The article 'More Than Milk and Cookies: Reconsidering the College Play Day' by Sarah Jane Eikleberry provides a nuanced examination of college play days, an event that has been previously misunderstood by scholars. The author argues that these events were more than just social gatherings; they were sites where ideas about female physicality were both reproduced and reworked. By analyzing professional literature, magazines, textbooks, and college newspapers, as well as correspondence and memoirs, Eikleberry builds a new framework for understanding the significance of play days between 1926 and 1971. They highlight how various groups used these events to advance their professional and cultural concerns, offering a more complex understanding of women's experiences in college sports.

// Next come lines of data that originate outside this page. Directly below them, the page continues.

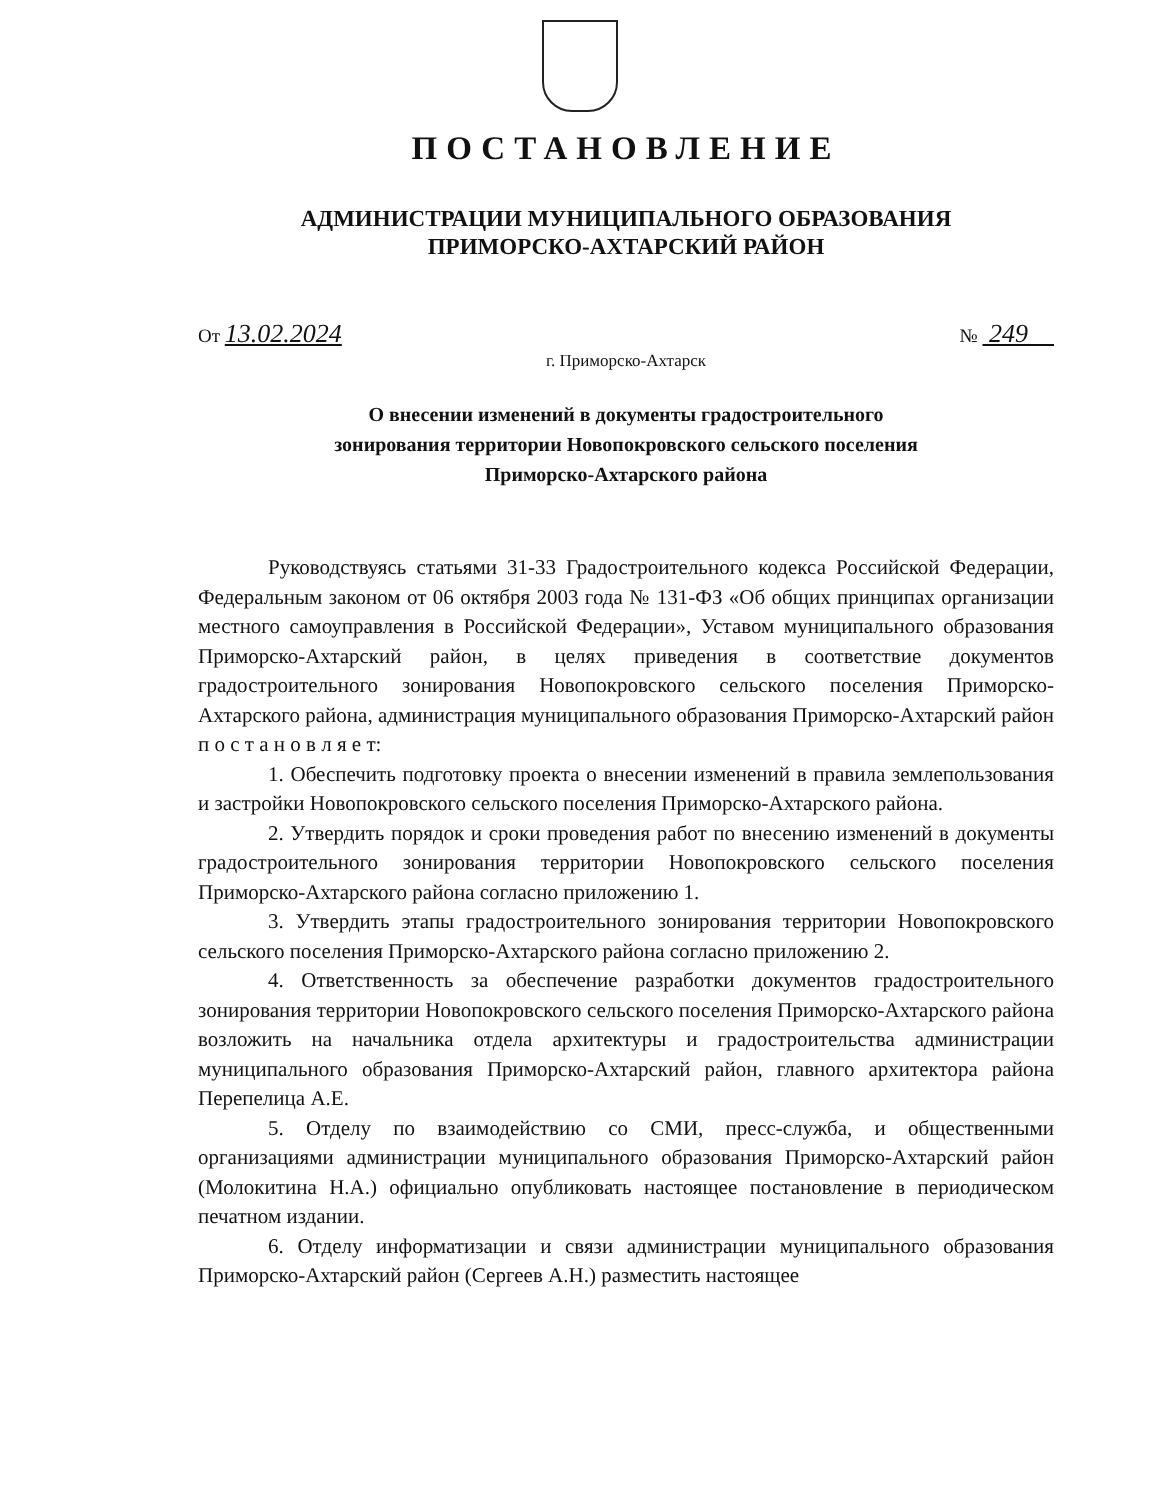ПОСТАНОВЛЕНИЕ
АДМИНИСТРАЦИИ МУНИЦИПАЛЬНОГО ОБРАЗОВАНИЯ
ПРИМОРСКО-АХТАРСКИЙ РАЙОН
От 13.02.2024 № 249
г. Приморско-Ахтарск
О внесении изменений в документы градостроительного
зонирования территории Новопокровского сельского поселения
Приморско-Ахтарского района
Руководствуясь статьями 31-33 Градостроительного кодекса Российской Федерации, Федеральным законом от 06 октября 2003 года № 131-ФЗ «Об общих принципах организации местного самоуправления в Российской Федерации», Уставом муниципального образования Приморско-Ахтарский район, в целях приведения в соответствие документов градостроительного зонирования Новопокровского сельского поселения Приморско-Ахтарского района, администрация муниципального образования Приморско-Ахтарский район п о с т а н о в л я е т:
1. Обеспечить подготовку проекта о внесении изменений в правила землепользования и застройки Новопокровского сельского поселения Приморско-Ахтарского района.
2. Утвердить порядок и сроки проведения работ по внесению изменений в документы градостроительного зонирования территории Новопокровского сельского поселения Приморско-Ахтарского района согласно приложению 1.
3. Утвердить этапы градостроительного зонирования территории Новопокровского сельского поселения Приморско-Ахтарского района согласно приложению 2.
4. Ответственность за обеспечение разработки документов градостроительного зонирования территории Новопокровского сельского поселения Приморско-Ахтарского района возложить на начальника отдела архитектуры и градостроительства администрации муниципального образования Приморско-Ахтарский район, главного архитектора района Перепелица А.Е.
5. Отделу по взаимодействию со СМИ, пресс-служба, и общественными организациями администрации муниципального образования Приморско-Ахтарский район (Молокитина Н.А.) официально опубликовать настоящее постановление в периодическом печатном издании.
6. Отделу информатизации и связи администрации муниципального образования Приморско-Ахтарский район (Сергеев А.Н.) разместить настоящее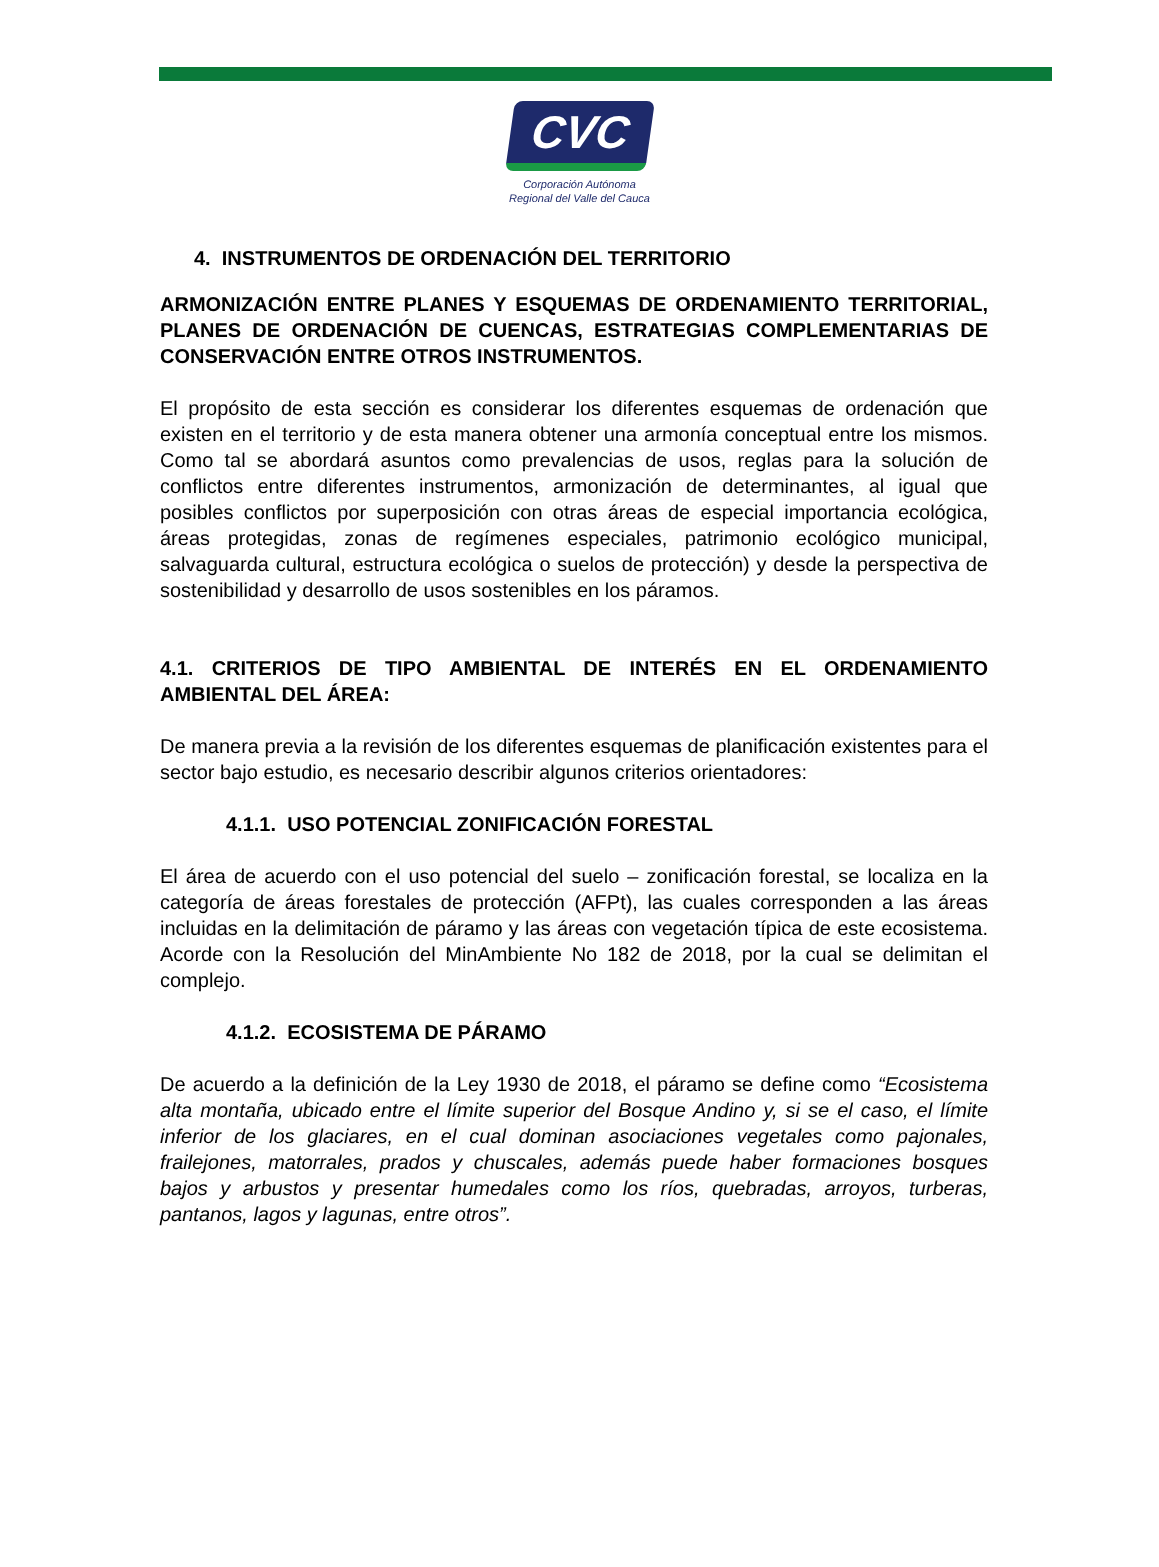CVC
Corporación Autónoma
Regional del Valle del Cauca
4. INSTRUMENTOS DE ORDENACIÓN DEL TERRITORIO
ARMONIZACIÓN ENTRE PLANES Y ESQUEMAS DE ORDENAMIENTO TERRITORIAL, PLANES DE ORDENACIÓN DE CUENCAS, ESTRATEGIAS COMPLEMENTARIAS DE CONSERVACIÓN ENTRE OTROS INSTRUMENTOS.
El propósito de esta sección es considerar los diferentes esquemas de ordenación que existen en el territorio y de esta manera obtener una armonía conceptual entre los mismos. Como tal se abordará asuntos como prevalencias de usos, reglas para la solución de conflictos entre diferentes instrumentos, armonización de determinantes, al igual que posibles conflictos por superposición con otras áreas de especial importancia ecológica, áreas protegidas, zonas de regímenes especiales, patrimonio ecológico municipal, salvaguarda cultural, estructura ecológica o suelos de protección) y desde la perspectiva de sostenibilidad y desarrollo de usos sostenibles en los páramos.
4.1. CRITERIOS DE TIPO AMBIENTAL DE INTERÉS EN EL ORDENAMIENTO AMBIENTAL DEL ÁREA:
De manera previa a la revisión de los diferentes esquemas de planificación existentes para el sector bajo estudio, es necesario describir algunos criterios orientadores:
4.1.1. USO POTENCIAL ZONIFICACIÓN FORESTAL
El área de acuerdo con el uso potencial del suelo – zonificación forestal, se localiza en la categoría de áreas forestales de protección (AFPt), las cuales corresponden a las áreas incluidas en la delimitación de páramo y las áreas con vegetación típica de este ecosistema. Acorde con la Resolución del MinAmbiente No 182 de 2018, por la cual se delimitan el complejo.
4.1.2. ECOSISTEMA DE PÁRAMO
De acuerdo a la definición de la Ley 1930 de 2018, el páramo se define como “Ecosistema alta montaña, ubicado entre el límite superior del Bosque Andino y, si se el caso, el límite inferior de los glaciares, en el cual dominan asociaciones vegetales como pajonales, frailejones, matorrales, prados y chuscales, además puede haber formaciones bosques bajos y arbustos y presentar humedales como los ríos, quebradas, arroyos, turberas, pantanos, lagos y lagunas, entre otros”.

The article is a valuable contribution to the field, providing a fresh perspective on a historically significant event.
Quick quotes
This paper considers how examining events such as college play days can provide additional insights into the experiences of women involved in college sport.
This article interrogates the dominant discourses that scholars have previously assigned to the play day and seeks to build a new framework for understanding why play days were adopted and how they evolved between 1926 and 1971.
I also examine how the play day served as a site where notions of respectable female physicality were reproduced and reworked by various groups to advance specific professional and cultural concerns.